L'année dernière, l'augmentation de l'impôt a été de 9,75 % pour le logement et de 13 % pour les services, le commerce et l'industrie, dans le cadre de la révision triennale. En 2025, et "en raison de l'effet de l'inflation entre 2022 et 2024, l'augmentation de l'IMI (impôt municipal sur la propriété) sera plus faible", à 4,5 % et 6 %, car "la variation des prix a été plus faible entre 2022-2024 qu'entre 2021-2023", explique à l'OCE l'expert fiscal Ricardo Reis, du cabinet de conseil Deloitte.
"Selon le décret publié, le coefficient de correction monétaire pour 2022 est de 1,06, ce qui signifie que le facteur d'actualisation est de 0,06. Ainsi, les propriétés commerciales, industrielles ou de services seront actualisées de 1,06, soit 6 %. Les propriétés résidentielles, les terrains à bâtir et autres seront actualisés de 1,045, soit 4,5 %", précise le texte.

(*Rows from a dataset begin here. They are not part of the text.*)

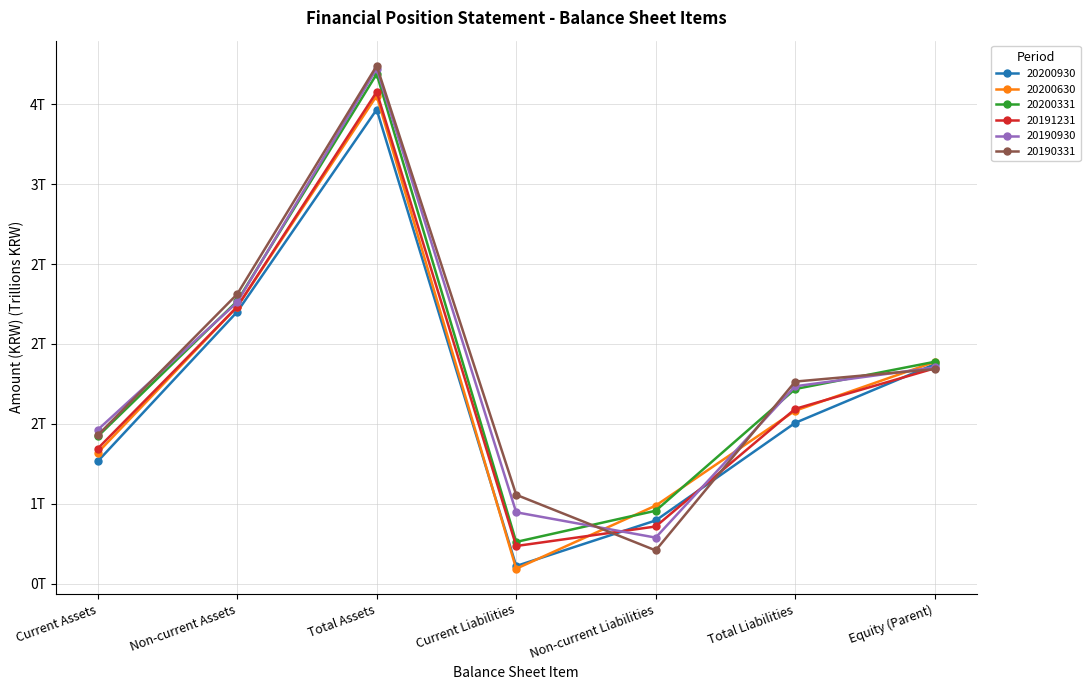

Does the chart have visible grid lines?

Yes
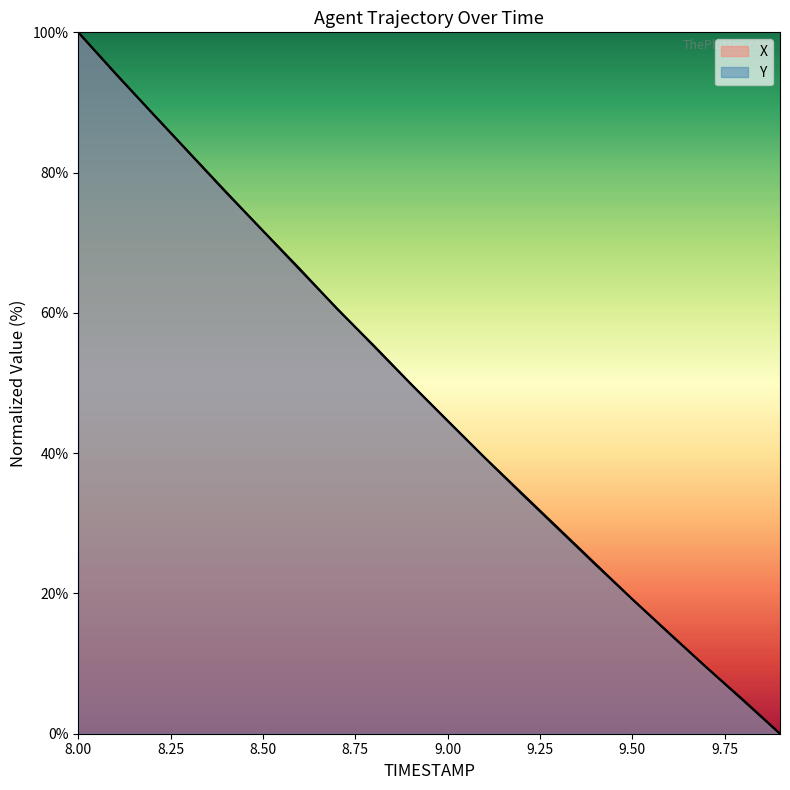

True or false: X and Y cross at least once.

True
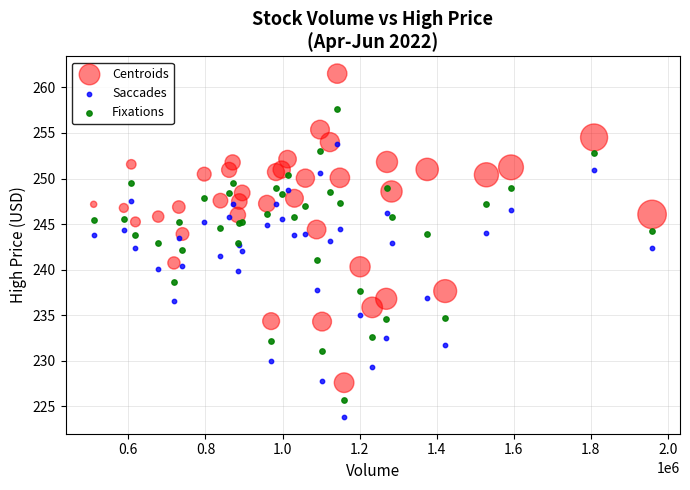

What are all the series names shown in the legend?

Centroids, Saccades, Fixations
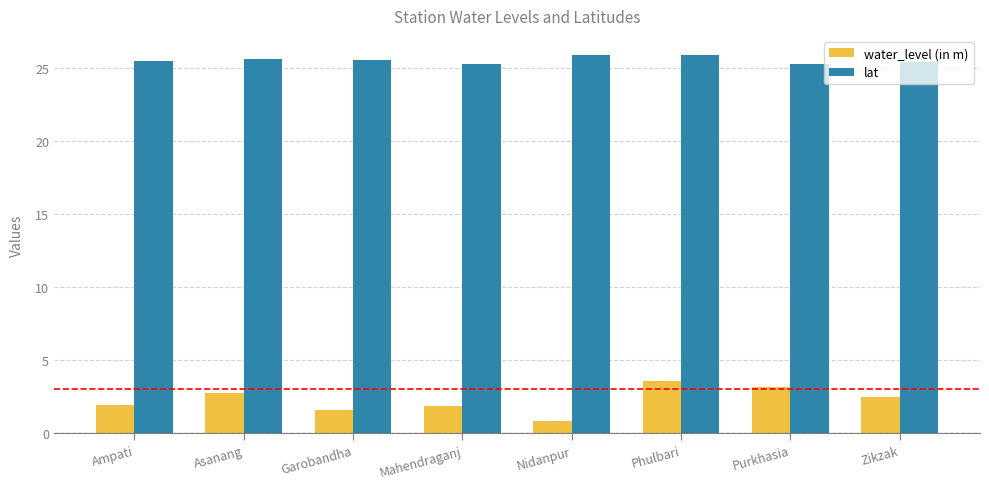

What value does the water_level (in m) series have at Asanang?

2.8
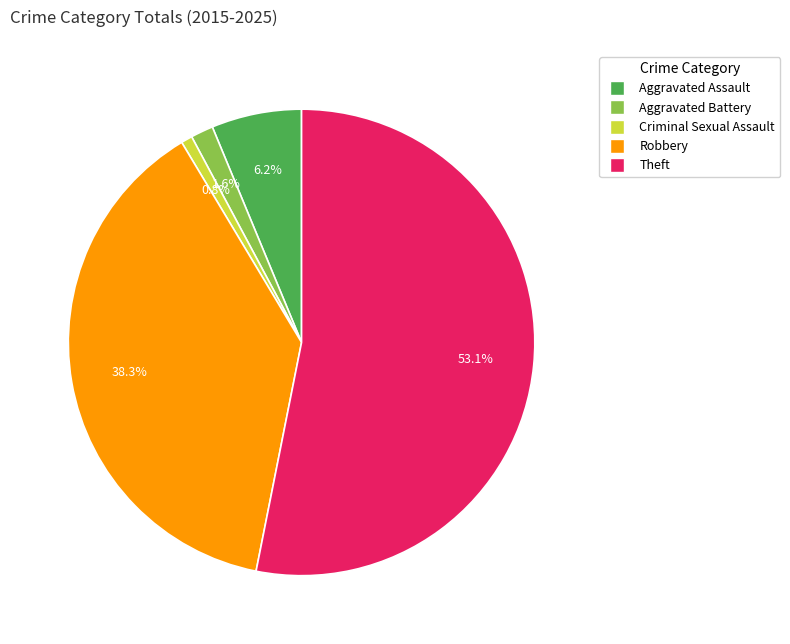

To the nearest percent, what is the difference between the largest and smallest slice percentages?

52%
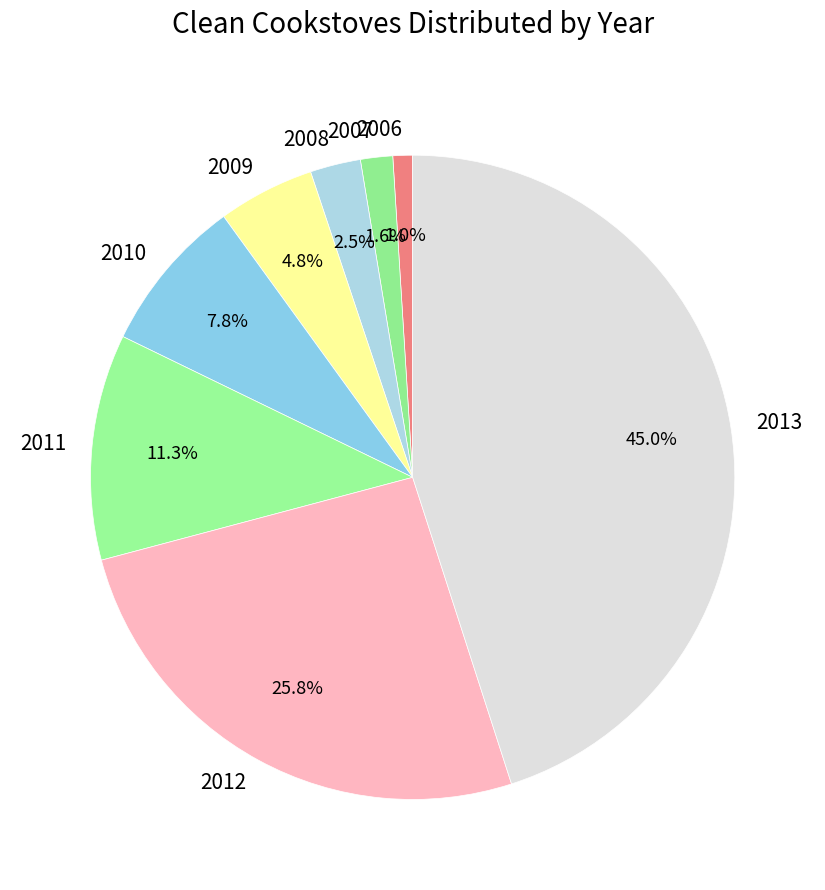

What is the largest slice in the pie chart?

2013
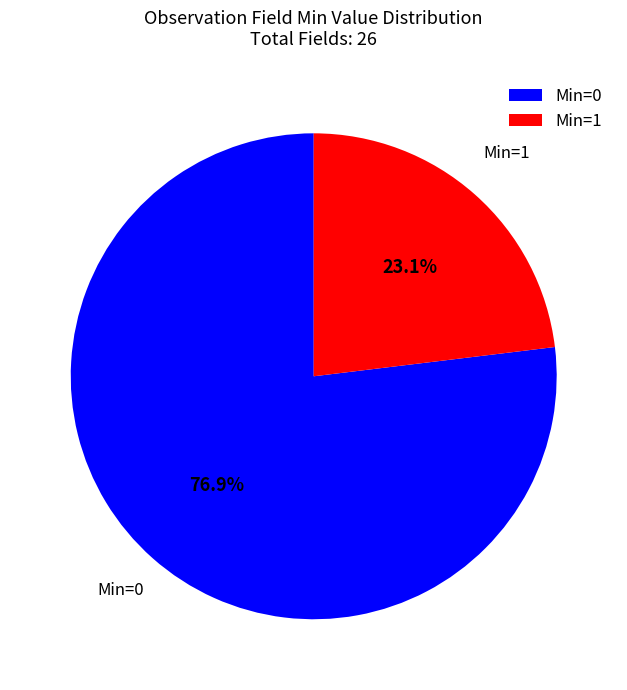

Rank the categories by value from highest to lowest.

Min=0, Min=1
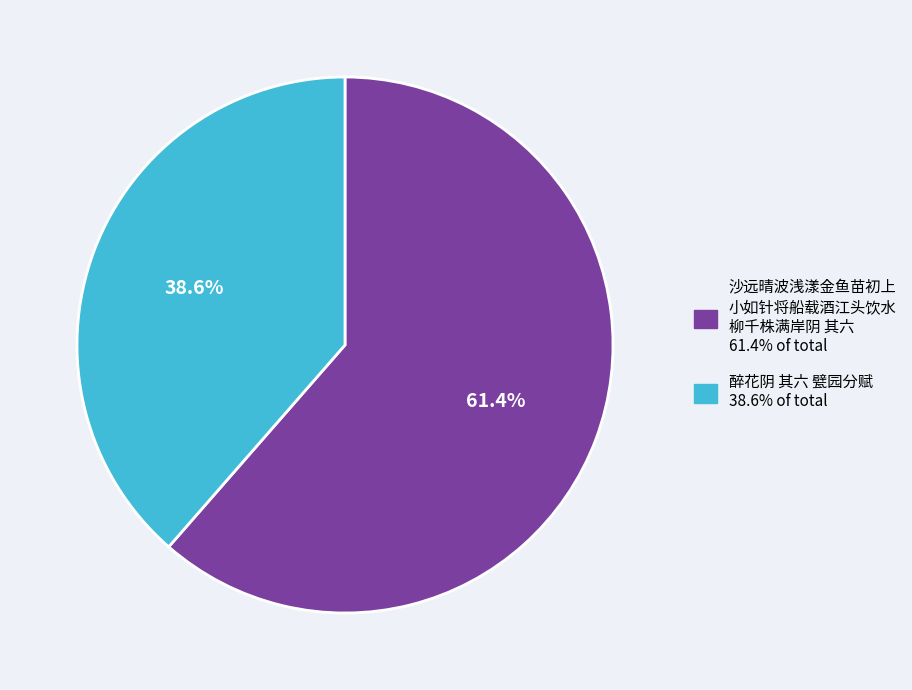

Is there any slice that represents more than half of the pie?

Yes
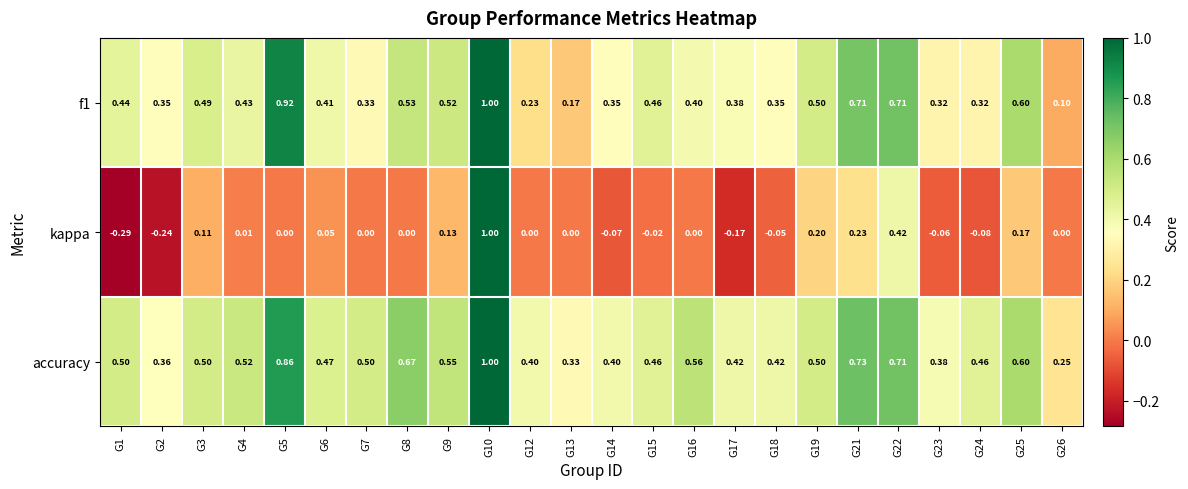

Which series has the largest total across all categories?

accuracy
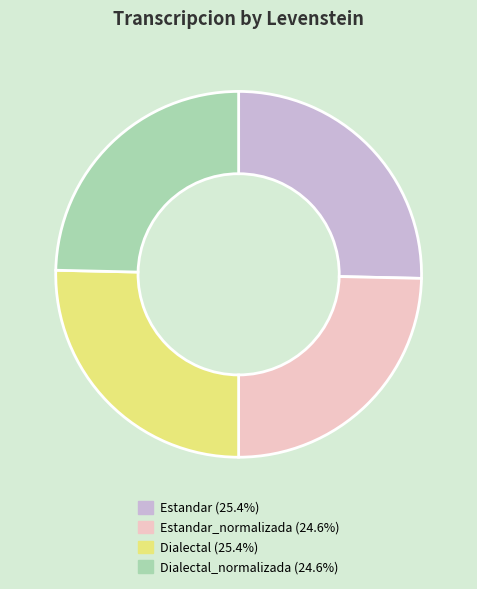

Does any single category account for the majority?

No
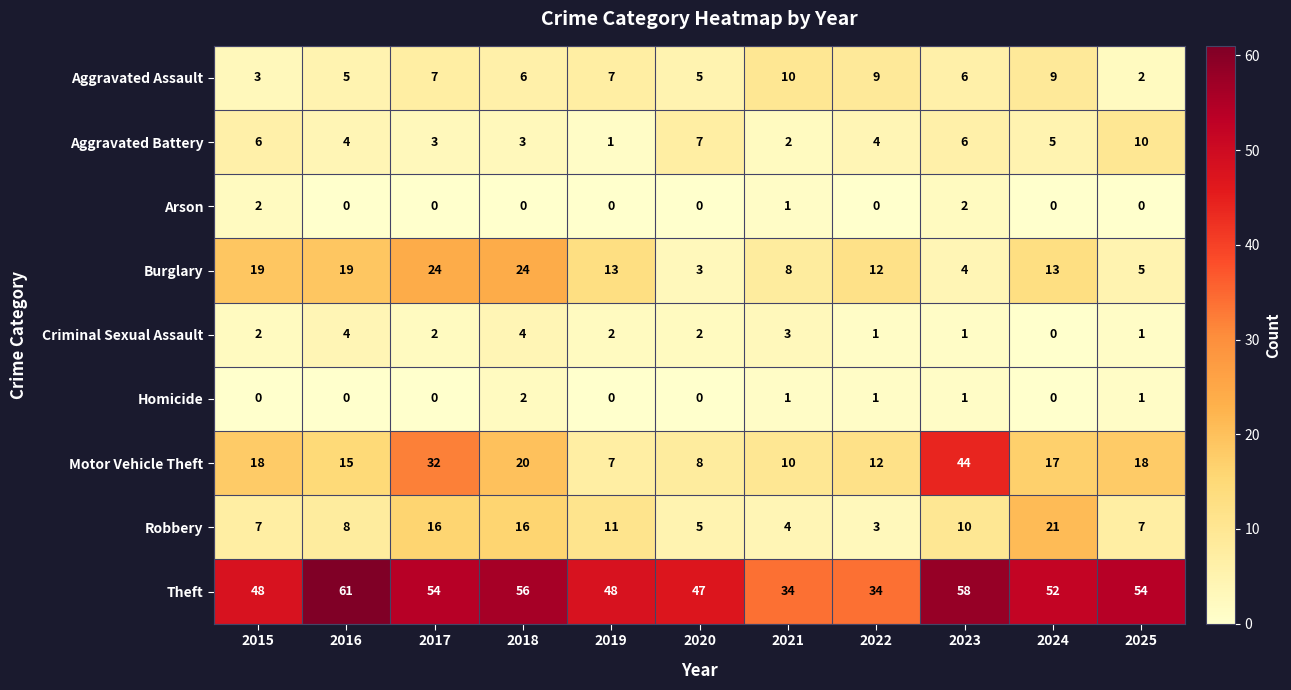

At which category is the sum across all series the highest?

2017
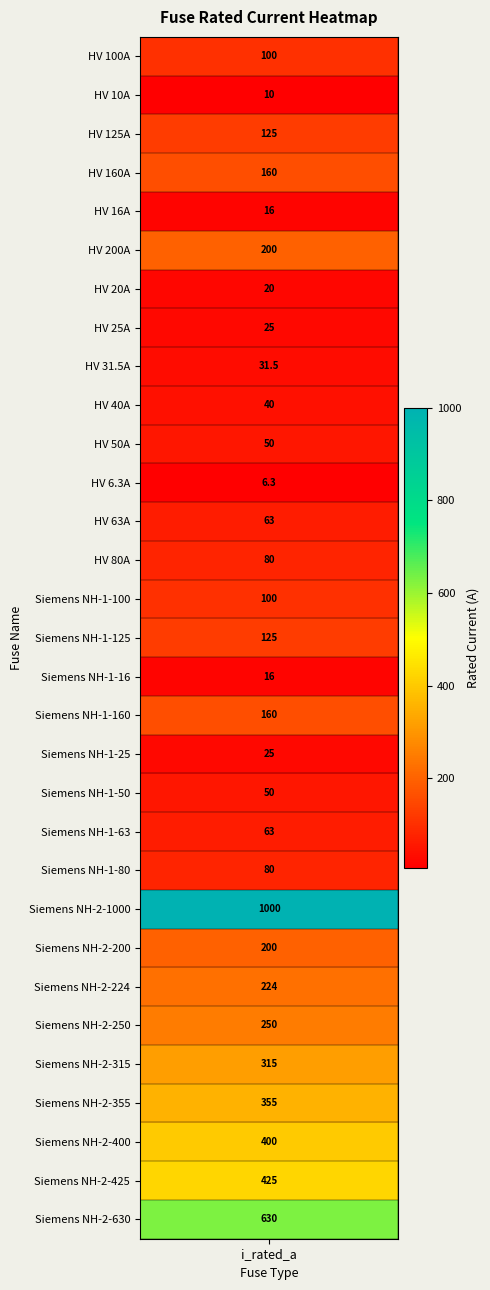

At which label does the data first exceed 100?

HV 125A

Il s'agit d'une charge supplémentaire qui pèse sur le budget des familles qui ont contracté des emprunts pour acheter un logement et qui ne bénéficient pas d'exonérations fiscales. Par exemple, si un propriétaire paie actuellement 500 euros de taxe foncière (IMI), sa facture augmentera de 4,5 %, soit 22,50 euros, pour atteindre 522,50 euros l'année prochaine, à condition que la municipalité concernée décide de maintenir le taux inchangé.
Dans le cas des bâtiments destinés à des activités de service, commerciales ou industrielles, l'augmentation sera plus importante, à savoir 6 %. Cela signifie qu'un impôt foncier (IMI) de deux mille euros, par exemple, augmentera de 120 euros pour atteindre 2 120 euros.